Merge pull request #270104 from dem108/patch-27

prmerger-automator[bot] · web-flow · commit c8fe2e5604b1 · 2024-03-26T20:18:54.000Z
Clarify on extra quota on managed online endpoint
diff --git a/articles/machine-learning/how-to-deploy-online-endpoints.md b/articles/machine-learning/how-to-deploy-online-endpoints.md
@@ -71,9 +71,7 @@ Before following the steps in this article, make sure you have the following pre
 
 ### Virtual machine quota allocation for deployment
 
-For managed online endpoints, Azure Machine Learning reserves 20% of your compute resources for performing upgrades on some VM SKUs. If you request a given number of instances in a deployment, you must have a quota for `ceil(1.2 * number of instances requested for deployment) * number of cores for the VM SKU` available to avoid getting an error.
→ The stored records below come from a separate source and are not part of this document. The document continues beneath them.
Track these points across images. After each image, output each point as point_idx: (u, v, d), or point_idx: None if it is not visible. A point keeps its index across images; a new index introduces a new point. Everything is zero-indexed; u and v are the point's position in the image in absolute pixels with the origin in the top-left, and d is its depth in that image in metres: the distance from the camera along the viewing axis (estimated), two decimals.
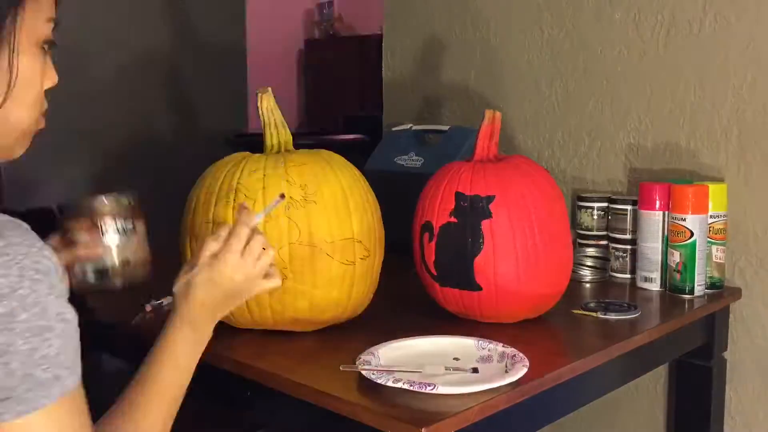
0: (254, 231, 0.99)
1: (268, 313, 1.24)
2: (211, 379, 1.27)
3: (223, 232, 0.99)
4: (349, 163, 1.33)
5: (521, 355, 1.11)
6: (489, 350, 1.15)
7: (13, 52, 0.76)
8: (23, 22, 0.77)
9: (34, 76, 0.79)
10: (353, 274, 1.24)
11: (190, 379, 0.94)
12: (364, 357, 1.10)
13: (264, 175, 1.22)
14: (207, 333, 0.97)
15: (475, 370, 1.09)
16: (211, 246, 0.98)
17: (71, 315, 0.71)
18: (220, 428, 1.55)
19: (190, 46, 3.02)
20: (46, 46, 0.81)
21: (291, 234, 1.20)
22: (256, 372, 1.14)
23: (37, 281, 0.67)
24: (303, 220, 1.20)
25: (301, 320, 1.24)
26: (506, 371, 1.08)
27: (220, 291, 0.96)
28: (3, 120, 0.77)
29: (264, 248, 0.99)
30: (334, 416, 1.03)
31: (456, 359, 1.13)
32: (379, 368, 1.07)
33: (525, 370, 1.07)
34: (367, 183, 1.34)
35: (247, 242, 0.98)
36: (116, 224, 1.10)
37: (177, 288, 0.97)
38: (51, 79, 0.83)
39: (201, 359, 0.95)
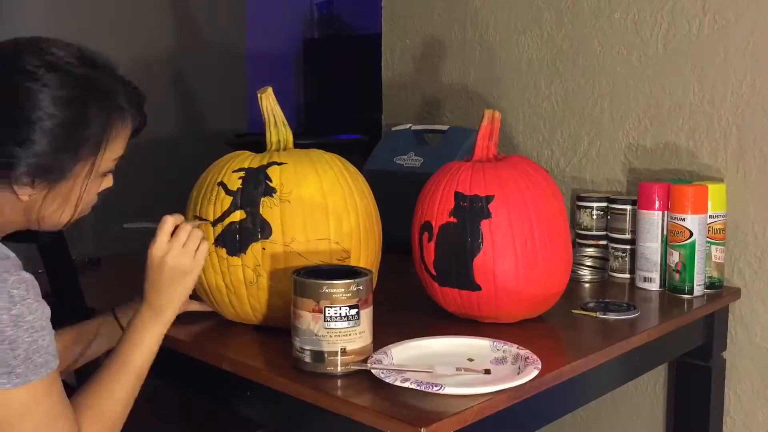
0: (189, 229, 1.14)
1: (248, 309, 1.26)
2: (211, 379, 1.27)
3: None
4: (339, 162, 1.32)
5: (534, 357, 1.11)
6: (504, 352, 1.15)
7: (82, 186, 1.02)
8: (100, 162, 1.03)
9: (92, 198, 1.07)
10: None
11: (151, 357, 1.10)
12: (376, 356, 1.10)
13: (245, 174, 1.25)
14: (167, 318, 1.12)
15: (487, 372, 1.08)
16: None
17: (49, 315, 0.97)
18: (220, 428, 1.55)
19: (190, 46, 3.02)
20: (115, 162, 1.07)
21: (263, 232, 1.22)
22: (255, 372, 1.14)
23: (35, 293, 0.95)
24: (276, 220, 1.22)
25: (281, 317, 1.25)
26: (518, 373, 1.08)
27: (169, 277, 1.11)
28: (52, 218, 1.03)
29: (194, 241, 1.14)
30: (334, 416, 1.03)
31: (470, 360, 1.13)
32: (389, 367, 1.07)
33: (536, 372, 1.07)
34: (360, 184, 1.32)
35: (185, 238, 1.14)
36: None
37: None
38: (107, 184, 1.09)
39: (194, 354, 1.06)
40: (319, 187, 1.25)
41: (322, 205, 1.24)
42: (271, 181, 1.24)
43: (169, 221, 1.13)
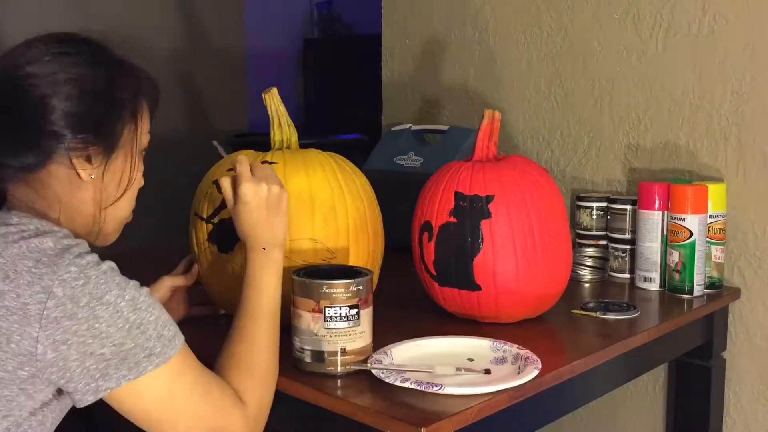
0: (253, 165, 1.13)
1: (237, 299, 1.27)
2: None
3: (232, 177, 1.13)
4: (334, 163, 1.32)
5: (534, 357, 1.11)
6: (504, 352, 1.15)
7: (133, 157, 1.02)
8: (140, 133, 1.03)
9: (140, 176, 1.05)
10: None
11: (277, 295, 1.08)
12: (376, 356, 1.10)
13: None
14: (277, 252, 1.10)
15: (487, 372, 1.08)
16: (226, 184, 1.12)
17: None
18: None
19: (190, 46, 3.02)
20: (144, 153, 1.06)
21: None
22: None
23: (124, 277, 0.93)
24: None
25: None
26: (518, 373, 1.08)
27: (254, 210, 1.09)
28: (114, 211, 1.02)
29: (270, 174, 1.13)
30: (334, 416, 1.03)
31: (470, 360, 1.13)
32: (389, 367, 1.07)
33: (536, 372, 1.07)
34: (353, 184, 1.31)
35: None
36: None
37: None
38: (140, 183, 1.07)
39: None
40: (306, 186, 1.25)
41: (307, 204, 1.24)
42: None
43: (245, 159, 1.12)
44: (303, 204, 1.24)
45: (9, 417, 0.88)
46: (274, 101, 1.36)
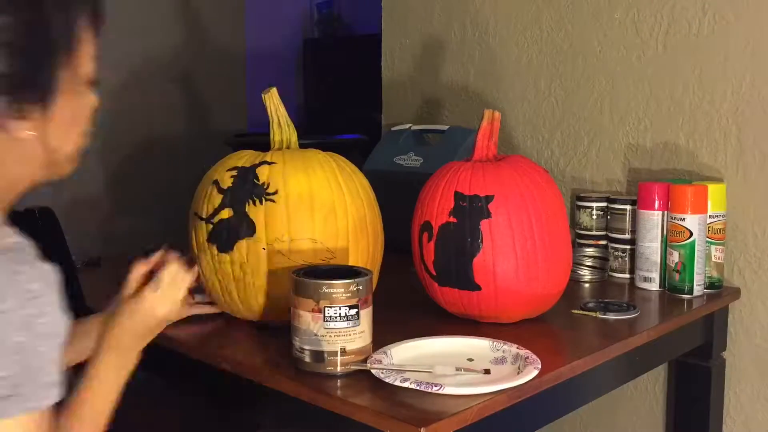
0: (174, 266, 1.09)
1: (239, 304, 1.29)
2: (210, 379, 1.27)
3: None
4: (334, 163, 1.32)
5: (534, 356, 1.11)
6: (503, 352, 1.15)
7: (76, 93, 0.90)
8: (80, 65, 0.90)
9: (84, 109, 0.94)
10: None
11: (116, 396, 1.00)
12: (375, 356, 1.10)
13: (236, 172, 1.28)
14: (131, 360, 1.04)
15: (487, 372, 1.08)
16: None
17: None
18: (219, 428, 1.55)
19: (190, 46, 3.01)
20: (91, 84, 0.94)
21: (247, 230, 1.24)
22: (254, 372, 1.14)
23: (54, 290, 0.82)
24: (260, 218, 1.24)
25: (270, 313, 1.27)
26: (518, 373, 1.08)
27: (142, 324, 1.05)
28: (66, 146, 0.92)
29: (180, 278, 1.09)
30: (334, 416, 1.03)
31: (470, 360, 1.13)
32: (389, 367, 1.07)
33: (536, 372, 1.07)
34: (353, 184, 1.31)
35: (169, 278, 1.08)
36: None
37: (105, 320, 1.07)
38: (93, 104, 0.95)
39: (194, 354, 1.04)
40: (306, 186, 1.25)
41: (307, 204, 1.24)
42: (258, 180, 1.25)
43: (175, 265, 1.09)
44: (303, 205, 1.24)
45: None
46: (273, 101, 1.36)
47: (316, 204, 1.25)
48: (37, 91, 0.86)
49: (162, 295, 1.07)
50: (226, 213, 1.25)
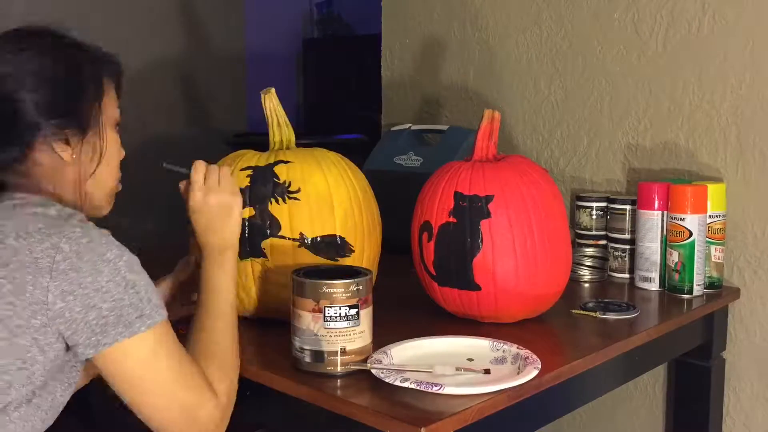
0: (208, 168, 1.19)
1: (255, 302, 1.29)
2: None
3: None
4: (342, 161, 1.35)
5: (534, 356, 1.11)
6: (503, 351, 1.15)
7: (103, 131, 1.08)
8: (105, 109, 1.09)
9: (115, 149, 1.13)
10: None
11: (230, 294, 1.14)
12: (375, 356, 1.10)
13: (253, 172, 1.29)
14: (226, 255, 1.16)
15: (487, 372, 1.08)
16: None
17: None
18: None
19: (190, 46, 3.01)
20: (117, 127, 1.14)
21: (272, 228, 1.26)
22: (254, 372, 1.14)
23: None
24: (285, 216, 1.25)
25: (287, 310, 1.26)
26: (518, 373, 1.08)
27: (204, 217, 1.16)
28: (96, 183, 1.09)
29: (225, 177, 1.19)
30: (334, 416, 1.03)
31: (470, 360, 1.13)
32: (389, 367, 1.07)
33: (536, 372, 1.07)
34: (362, 182, 1.35)
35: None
36: None
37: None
38: (122, 153, 1.15)
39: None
40: (324, 184, 1.28)
41: (328, 201, 1.27)
42: (278, 179, 1.27)
43: (201, 165, 1.18)
44: (324, 201, 1.27)
45: (23, 370, 0.93)
46: (272, 101, 1.37)
47: (335, 200, 1.27)
48: (74, 119, 1.04)
49: (204, 188, 1.16)
50: (246, 212, 1.26)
For example, if you request 10 instances of a [Standard_DS3_v2](/azure/virtual-machines/dv2-dsv2-series) VM (that comes with 4 cores) in a deployment, you should have a quota for 48 cores (`12 instances * 4 cores`) available. To view your usage and request quota increases, see [View your usage and quotas in the Azure portal](how-to-manage-quotas.md#view-your-usage-and-quotas-in-the-azure-portal).
-
-There are certain VM SKUs that are exempted from extra quota reservation. To view the full list, see [Managed online endpoints SKU list](reference-managed-online-endpoints-vm-sku-list.md).
+For managed online endpoints, Azure Machine Learning reserves 20% of your compute resources for performing upgrades on some VM SKUs. If you request a given number of instances for those VM SKUs in a deployment, you must have a quota for `ceil(1.2 * number of instances requested for deployment) * number of cores for the VM SKU` available to avoid getting an error. For example, if you request 10 instances of a [Standard_DS3_v2](/azure/virtual-machines/dv2-dsv2-series) VM (that comes with 4 cores) in a deployment, you should have a quota for 48 cores (`12 instances * 4 cores`) available. This extra quota is reserved for system-initated operations such as OS upgrade, VM recovery etc, and it won't incur cost unless such operation runs. To view your usage and request quota increases, see [View your usage and quotas in the Azure portal](how-to-manage-quotas.md#view-your-usage-and-quotas-in-the-azure-portal). To view your cost of running managed online endpoints, see [View cost for managed online endpoint](how-to-view-online-endpoints-costs.md). There are certain VM SKUs that are exempted from extra quota reservation. To view the full list, see [Managed online endpoints SKU list](reference-managed-online-endpoints-vm-sku-list.md).
 
 Azure Machine Learning provides a [shared quota](how-to-manage-quotas.md#azure-machine-learning-shared-quota) pool from which all users can access quota to perform testing for a limited time. When you use the studio to deploy Llama-2, Phi, Nemotron, Mistral, Dolly and Deci-DeciLM models from the model catalog to a managed online endpoint, Azure Machine Learning allows you to access this shared quota for a short time.